Written task:
Extract every line in the records below that contains the string "dagangan". Matching is case-sensitive.

Raw data:
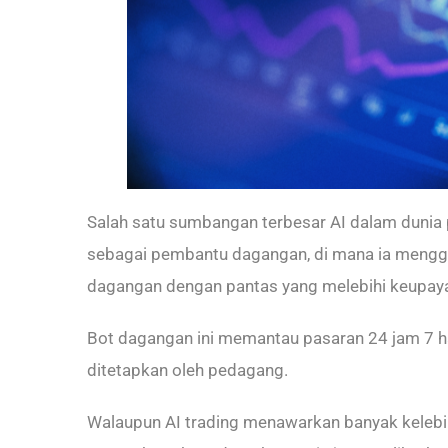
Salah satu sumbangan terbesar AI dalam dunia 
sebagai pembantu dagangan, di mana ia mengg
dagangan dengan pantas yang melebihi keupay
Bot dagangan ini memantau pasaran 24 jam 7 ha
ditetapkan oleh pedagang.
Walaupun AI trading menawarkan banyak kelebi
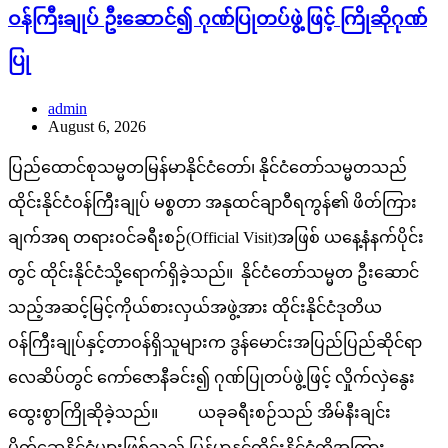
ဝန်ကြီးချုပ် ဦးဆောင်၍ ဂုဏ်ပြုတပ်ဖွဲ့ဖြင့် ကြိုဆိုဂုဏ်
ပြု
admin
August 6, 2026
ပြည်ထောင်စုသမ္မတမြန်မာနိုင်ငံတော်၊ နိုင်ငံတော်သမ္မတသည်
ထိုင်းနိုင်ငံဝန်ကြီးချုပ် မစ္စတာ အနုထင်ချာဝီရကွန်၏ ဖိတ်ကြား
ချက်အရ တရားဝင်ခရီးစဉ်(Official Visit)အဖြစ် ယနေ့နံနက်ပိုင်း
တွင် ထိုင်းနိုင်ငံသို့ရောက်ရှိခဲ့သည်။ နိုင်ငံတော်သမ္မတ ဦးဆောင်
သည့်အဆင့်မြင့်ကိုယ်စားလှယ်အဖွဲ့အား ထိုင်းနိုင်ငံဒုတိယ
ဝန်ကြီးချုပ်နှင့်တာဝန်ရှိသူများက ဒွန်မောင်းအပြည်ပြည်ဆိုင်ရာ
လေဆိပ်တွင် ကော်ဇောနီခင်း၍ ဂုဏ်ပြုတပ်ဖွဲ့ဖြင့် လှိုက်လှဲနွေး
ထွေးစွာကြိုဆိုခဲ့သည်။ ယခုခရီးစဉ်သည် အိမ်နီးချင်း
မိတ်ဆွေနိုင်ငံများဖြစ်သည့် မြန်မာနှင့်ထိုင်းနိုင်ငံတို့အကြား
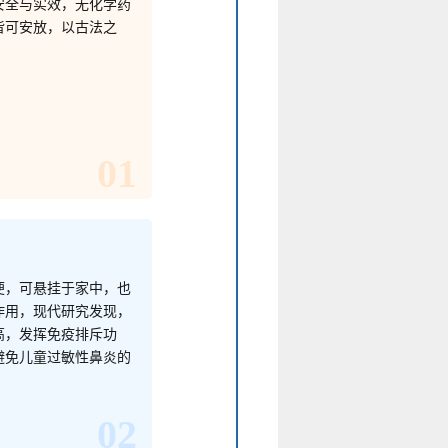
安全与实效，无化学药
皆可安放，以古法之
01
便，可悬挂于家中，也
作用，现代研究发现，
高，发挥免疫排斥功
避免儿童过敏性鼻炎的
02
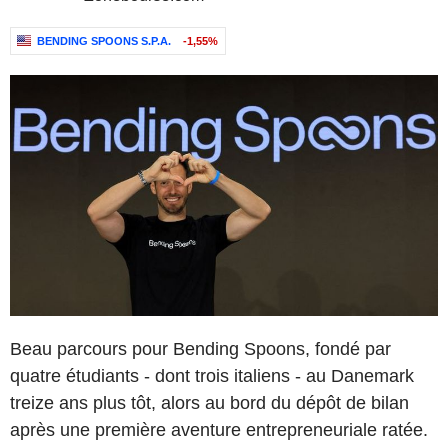
BENDING SPOONS S.P.A.
-1,55%
Beau parcours pour Bending Spoons, fondé par
quatre étudiants - dont trois italiens - au Danemark
treize ans plus tôt, alors au bord du dépôt de bilan
après une première aventure entrepreneuriale ratée.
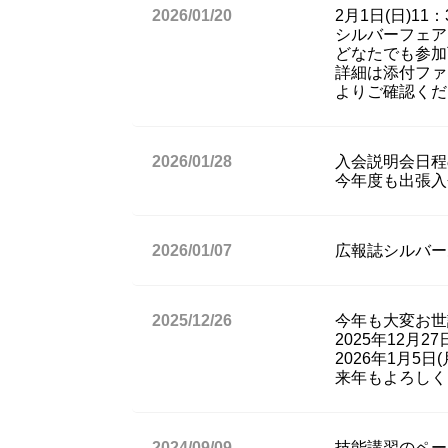
2026/01/20
2月1日(日)1
シルバーフェア
どなたでも参加
詳細は添付ファイ
よりご確認くだ
2026/01/28
入会説明会日程
今年度も出張入
2026/01/07
広報誌シルバー
2025/12/26
今年も大変お世
2025年12月2
2026年1月5
来年もよろしく
2024/09/09
技能講習のペー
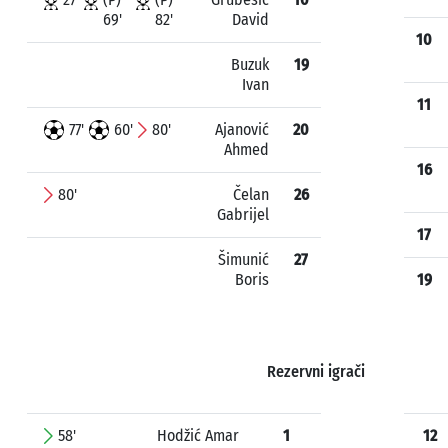
69'
82'
David
10
Buzuk
19
Ivan
11
77'
60'
80'
Ajanović
20
Ahmed
16
80'
Čelan
26
Gabrijel
17
Šimunić
27
Boris
19
Rezervni igrači
58'
Hodžić Amar
1
12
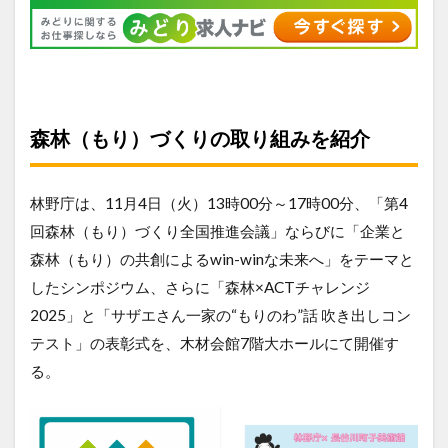
森林（もり）づくりの取り組みを紹介
林野庁は、11月4日（火）13時00分～17時00分、「第4
回森林（もり）づくり全国推進会議」ならびに「企業と
森林（もり）の共創によるwin-winな未来へ」をテーマと
したシンポジウム、さらに「森林×ACTチャレンジ
2025」と「サザエさん一家の“もりのわ”話 吹き出しコン
テスト」の表彰式を、木材会館7階大ホールにて開催す
る。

Solution:
sebagai pembantu dagangan, di mana ia mengg
dagangan dengan pantas yang melebihi keupay
Bot dagangan ini memantau pasaran 24 jam 7 ha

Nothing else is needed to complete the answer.